WHAT IS BEING ASKED => Take each line of the material that includes "hours" and copy it.

"""

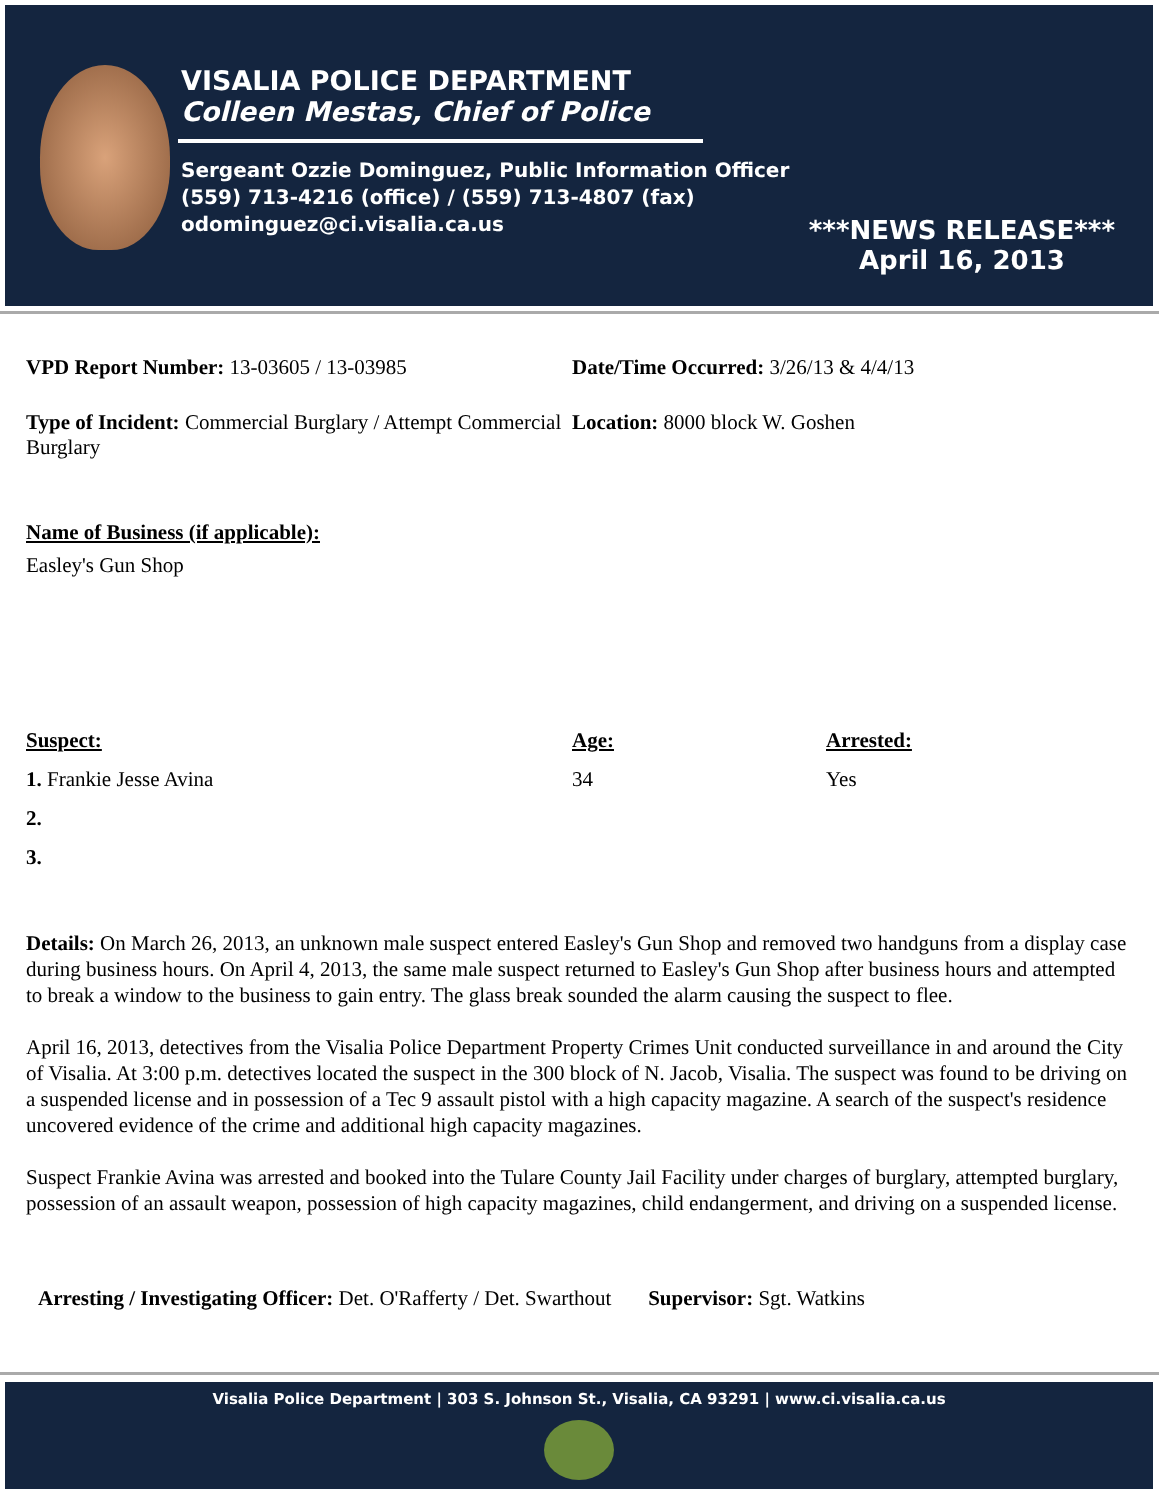VISALIA POLICE DEPARTMENT
Colleen Mestas, Chief of Police
Sergeant Ozzie Dominguez, Public Information Officer
(559) 713-4216 (office) / (559) 713-4807 (fax)
odominguez@ci.visalia.ca.us
***NEWS RELEASE***
April 16, 2013
VPD Report Number: 13-03605 / 13-03985 Date/Time Occurred: 3/26/13 & 4/4/13
Type of Incident: Commercial Burglary / Attempt Commercial Burglary
Location: 8000 block W. Goshen
Name of Business (if applicable):
Easley's Gun Shop
Suspect: Age: Arrested:
1. Frankie Jesse Avina 34 Yes
2.
3.
Details: On March 26, 2013, an unknown male suspect entered Easley's Gun Shop and removed two handguns from a display case during business hours. On April 4, 2013, the same male suspect returned to Easley's Gun Shop after business hours and attempted to break a window to the business to gain entry. The glass break sounded the alarm causing the suspect to flee.
April 16, 2013, detectives from the Visalia Police Department Property Crimes Unit conducted surveillance in and around the City of Visalia. At 3:00 p.m. detectives located the suspect in the 300 block of N. Jacob, Visalia. The suspect was found to be driving on a suspended license and in possession of a Tec 9 assault pistol with a high capacity magazine. A search of the suspect's residence uncovered evidence of the crime and additional high capacity magazines.
Suspect Frankie Avina was arrested and booked into the Tulare County Jail Facility under charges of burglary, attempted burglary, possession of an assault weapon, possession of high capacity magazines, child endangerment, and driving on a suspended license.
Arresting / Investigating Officer: Det. O'Rafferty / Det. Swarthout Supervisor: Sgt. Watkins
Visalia Police Department | 303 S. Johnson St., Visalia, CA 93291 | www.ci.visalia.ca.us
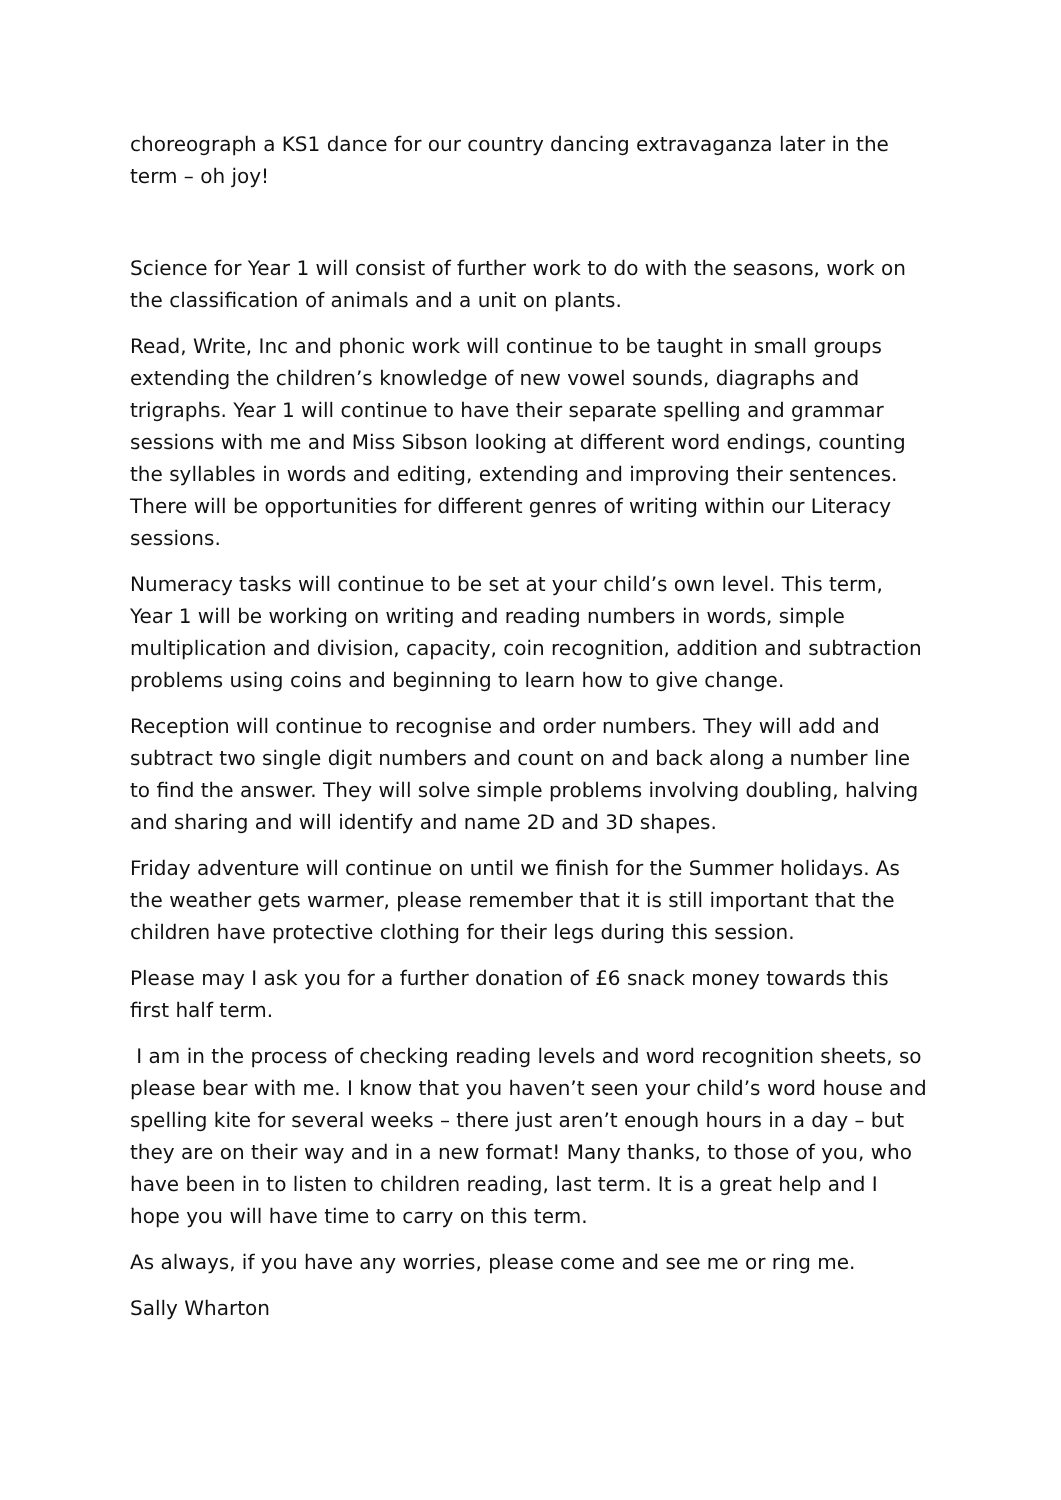choreograph a KS1 dance for our country dancing extravaganza later in the term – oh joy!
Science for Year 1 will consist of further work to do with the seasons, work on the classification of animals and a unit on plants.
Read, Write, Inc and phonic work will continue to be taught in small groups extending the children’s knowledge of new vowel sounds, diagraphs and trigraphs. Year 1 will continue to have their separate spelling and grammar sessions with me and Miss Sibson looking at different word endings, counting the syllables in words and editing, extending and improving their sentences. There will be opportunities for different genres of writing within our Literacy sessions.
Numeracy tasks will continue to be set at your child’s own level. This term, Year 1 will be working on writing and reading numbers in words, simple multiplication and division, capacity, coin recognition, addition and subtraction problems using coins and beginning to learn how to give change.
Reception will continue to recognise and order numbers. They will add and subtract two single digit numbers and count on and back along a number line to find the answer. They will solve simple problems involving doubling, halving and sharing and will identify and name 2D and 3D shapes.
Friday adventure will continue on until we finish for the Summer holidays. As the weather gets warmer, please remember that it is still important that the children have protective clothing for their legs during this session.
Please may I ask you for a further donation of £6 snack money towards this first half term.
I am in the process of checking reading levels and word recognition sheets, so please bear with me. I know that you haven’t seen your child’s word house and spelling kite for several weeks – there just aren’t enough hours in a day – but they are on their way and in a new format! Many thanks, to those of you, who have been in to listen to children reading, last term. It is a great help and I hope you will have time to carry on this term.
As always, if you have any worries, please come and see me or ring me.
Sally Wharton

"""

EXERCISE RESULT =>
Details: On March 26, 2013, an unknown male suspect entered Easley's Gun Shop and removed two handguns from a display case during business hours. On April 4, 2013, the same male suspect returned to Easley's Gun Shop after business hours and attempted to break a window to the business to gain entry. The glass break sounded the alarm causing the suspect to flee.
I am in the process of checking reading levels and word recognition sheets, so please bear with me. I know that you haven’t seen your child’s word house and spelling kite for several weeks – there just aren’t enough hours in a day – but they are on their way and in a new format! Many thanks, to those of you, who have been in to listen to children reading, last term. It is a great help and I hope you will have time to carry on this term.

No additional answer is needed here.